Action item: The records below hold a stretch from the line with "is a histopathology" through the line with "is an image"; return exactly those lines, ends included, and nothing more.

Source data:

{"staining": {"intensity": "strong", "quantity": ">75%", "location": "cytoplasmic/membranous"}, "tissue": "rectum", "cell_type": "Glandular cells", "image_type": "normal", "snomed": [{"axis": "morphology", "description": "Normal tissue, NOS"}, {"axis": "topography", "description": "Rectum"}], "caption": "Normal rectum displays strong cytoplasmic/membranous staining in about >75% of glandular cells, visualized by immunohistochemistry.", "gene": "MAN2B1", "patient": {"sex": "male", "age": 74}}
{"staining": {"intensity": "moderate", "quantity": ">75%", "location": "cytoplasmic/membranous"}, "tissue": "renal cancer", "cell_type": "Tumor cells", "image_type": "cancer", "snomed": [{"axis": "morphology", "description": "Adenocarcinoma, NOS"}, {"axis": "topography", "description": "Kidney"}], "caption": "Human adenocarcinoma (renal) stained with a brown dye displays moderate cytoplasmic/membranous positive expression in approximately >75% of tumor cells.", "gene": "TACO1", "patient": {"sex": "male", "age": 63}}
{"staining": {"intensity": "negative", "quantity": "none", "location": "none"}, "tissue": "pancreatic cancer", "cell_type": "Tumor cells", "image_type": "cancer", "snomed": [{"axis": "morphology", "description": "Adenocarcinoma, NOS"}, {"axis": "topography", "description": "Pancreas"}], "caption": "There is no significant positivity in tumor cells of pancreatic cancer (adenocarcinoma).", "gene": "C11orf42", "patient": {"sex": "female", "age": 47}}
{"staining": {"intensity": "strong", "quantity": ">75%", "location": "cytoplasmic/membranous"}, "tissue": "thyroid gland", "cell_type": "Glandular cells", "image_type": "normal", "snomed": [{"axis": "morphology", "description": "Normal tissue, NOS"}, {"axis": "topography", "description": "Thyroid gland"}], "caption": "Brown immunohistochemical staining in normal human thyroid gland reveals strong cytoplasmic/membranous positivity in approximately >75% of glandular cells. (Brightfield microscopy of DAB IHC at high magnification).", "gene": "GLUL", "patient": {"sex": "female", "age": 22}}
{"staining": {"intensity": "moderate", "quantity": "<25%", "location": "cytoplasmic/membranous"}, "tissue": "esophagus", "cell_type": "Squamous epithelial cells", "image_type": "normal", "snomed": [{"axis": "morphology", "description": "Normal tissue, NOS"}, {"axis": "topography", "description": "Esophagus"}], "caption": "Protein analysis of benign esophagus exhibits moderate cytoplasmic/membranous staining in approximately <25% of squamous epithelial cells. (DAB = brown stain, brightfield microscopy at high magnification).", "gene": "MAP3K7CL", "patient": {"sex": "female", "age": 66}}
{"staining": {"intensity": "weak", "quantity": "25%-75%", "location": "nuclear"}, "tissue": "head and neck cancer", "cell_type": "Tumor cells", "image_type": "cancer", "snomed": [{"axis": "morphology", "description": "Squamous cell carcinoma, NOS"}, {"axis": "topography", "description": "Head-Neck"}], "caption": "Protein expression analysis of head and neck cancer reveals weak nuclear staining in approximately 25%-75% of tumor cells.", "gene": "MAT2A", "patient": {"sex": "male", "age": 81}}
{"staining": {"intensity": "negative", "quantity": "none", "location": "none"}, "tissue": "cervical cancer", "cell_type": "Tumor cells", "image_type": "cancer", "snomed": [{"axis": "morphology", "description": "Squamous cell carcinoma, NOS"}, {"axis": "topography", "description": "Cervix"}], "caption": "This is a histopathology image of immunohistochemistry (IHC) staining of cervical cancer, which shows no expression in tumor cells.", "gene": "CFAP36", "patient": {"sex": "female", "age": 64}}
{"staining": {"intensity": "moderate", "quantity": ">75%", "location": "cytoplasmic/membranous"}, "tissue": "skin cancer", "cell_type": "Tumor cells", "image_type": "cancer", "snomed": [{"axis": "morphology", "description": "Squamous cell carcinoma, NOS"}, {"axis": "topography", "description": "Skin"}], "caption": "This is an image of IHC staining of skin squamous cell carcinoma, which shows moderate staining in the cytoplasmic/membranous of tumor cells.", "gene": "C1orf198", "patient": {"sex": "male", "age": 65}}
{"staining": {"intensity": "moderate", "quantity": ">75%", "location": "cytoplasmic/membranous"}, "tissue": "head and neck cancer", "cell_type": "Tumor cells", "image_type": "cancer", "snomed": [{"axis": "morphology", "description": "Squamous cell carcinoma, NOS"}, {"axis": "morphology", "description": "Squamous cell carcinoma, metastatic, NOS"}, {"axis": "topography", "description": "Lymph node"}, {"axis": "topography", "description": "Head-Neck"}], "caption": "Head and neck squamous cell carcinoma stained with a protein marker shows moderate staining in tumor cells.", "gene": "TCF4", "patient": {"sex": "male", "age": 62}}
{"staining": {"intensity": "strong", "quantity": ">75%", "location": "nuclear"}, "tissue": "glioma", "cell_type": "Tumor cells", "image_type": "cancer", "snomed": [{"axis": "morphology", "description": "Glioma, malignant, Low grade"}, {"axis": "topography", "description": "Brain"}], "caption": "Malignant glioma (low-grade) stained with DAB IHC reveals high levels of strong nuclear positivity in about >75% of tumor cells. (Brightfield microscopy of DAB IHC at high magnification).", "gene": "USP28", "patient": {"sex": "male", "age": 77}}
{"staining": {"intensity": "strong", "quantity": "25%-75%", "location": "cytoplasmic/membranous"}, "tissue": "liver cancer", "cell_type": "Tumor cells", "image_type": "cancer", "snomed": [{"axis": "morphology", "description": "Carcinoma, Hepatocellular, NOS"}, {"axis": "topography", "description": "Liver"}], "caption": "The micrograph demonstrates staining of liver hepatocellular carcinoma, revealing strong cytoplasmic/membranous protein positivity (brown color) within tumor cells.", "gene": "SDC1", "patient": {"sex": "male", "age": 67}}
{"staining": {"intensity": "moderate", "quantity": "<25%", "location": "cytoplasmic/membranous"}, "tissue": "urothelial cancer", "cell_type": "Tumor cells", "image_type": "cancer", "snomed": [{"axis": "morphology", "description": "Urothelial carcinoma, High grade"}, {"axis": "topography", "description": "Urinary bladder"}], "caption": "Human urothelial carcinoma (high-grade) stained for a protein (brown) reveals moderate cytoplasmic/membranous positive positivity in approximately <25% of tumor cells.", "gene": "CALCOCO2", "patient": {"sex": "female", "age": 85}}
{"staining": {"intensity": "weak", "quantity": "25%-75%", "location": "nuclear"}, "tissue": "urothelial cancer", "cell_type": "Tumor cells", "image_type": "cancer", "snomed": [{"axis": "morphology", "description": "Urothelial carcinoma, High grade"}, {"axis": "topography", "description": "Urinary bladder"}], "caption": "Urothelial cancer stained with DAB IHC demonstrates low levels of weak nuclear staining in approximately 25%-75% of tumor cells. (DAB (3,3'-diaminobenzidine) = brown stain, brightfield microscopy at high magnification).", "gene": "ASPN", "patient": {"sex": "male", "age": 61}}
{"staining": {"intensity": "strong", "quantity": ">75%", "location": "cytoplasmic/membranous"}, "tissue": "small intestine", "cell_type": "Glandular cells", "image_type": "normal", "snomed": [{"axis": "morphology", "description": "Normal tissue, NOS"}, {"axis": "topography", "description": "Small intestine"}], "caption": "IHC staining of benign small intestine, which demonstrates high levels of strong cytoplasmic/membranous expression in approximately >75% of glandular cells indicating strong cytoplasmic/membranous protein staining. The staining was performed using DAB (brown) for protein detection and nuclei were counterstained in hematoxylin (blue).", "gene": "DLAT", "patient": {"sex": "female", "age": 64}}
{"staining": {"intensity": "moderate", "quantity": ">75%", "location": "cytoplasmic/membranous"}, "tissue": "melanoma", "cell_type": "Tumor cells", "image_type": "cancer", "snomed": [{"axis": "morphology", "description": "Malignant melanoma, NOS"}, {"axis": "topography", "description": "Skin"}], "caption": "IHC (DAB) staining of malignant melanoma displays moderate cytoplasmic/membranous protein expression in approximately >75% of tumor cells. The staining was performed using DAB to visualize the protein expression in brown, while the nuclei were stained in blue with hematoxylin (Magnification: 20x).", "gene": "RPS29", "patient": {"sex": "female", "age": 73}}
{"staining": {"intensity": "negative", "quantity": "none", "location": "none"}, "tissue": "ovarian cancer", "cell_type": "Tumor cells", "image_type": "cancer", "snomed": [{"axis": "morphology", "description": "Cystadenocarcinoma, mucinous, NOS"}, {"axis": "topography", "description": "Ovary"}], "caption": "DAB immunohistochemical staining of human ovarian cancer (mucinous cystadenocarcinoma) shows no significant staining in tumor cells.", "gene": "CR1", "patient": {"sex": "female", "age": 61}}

Response:
{"staining": {"intensity": "negative", "quantity": "none", "location": "none"}, "tissue": "cervical cancer", "cell_type": "Tumor cells", "image_type": "cancer", "snomed": [{"axis": "morphology", "description": "Squamous cell carcinoma, NOS"}, {"axis": "topography", "description": "Cervix"}], "caption": "This is a histopathology image of immunohistochemistry (IHC) staining of cervical cancer, which shows no expression in tumor cells.", "gene": "CFAP36", "patient": {"sex": "female", "age": 64}}
{"staining": {"intensity": "moderate", "quantity": ">75%", "location": "cytoplasmic/membranous"}, "tissue": "skin cancer", "cell_type": "Tumor cells", "image_type": "cancer", "snomed": [{"axis": "morphology", "description": "Squamous cell carcinoma, NOS"}, {"axis": "topography", "description": "Skin"}], "caption": "This is an image of IHC staining of skin squamous cell carcinoma, which shows moderate staining in the cytoplasmic/membranous of tumor cells.", "gene": "C1orf198", "patient": {"sex": "male", "age": 65}}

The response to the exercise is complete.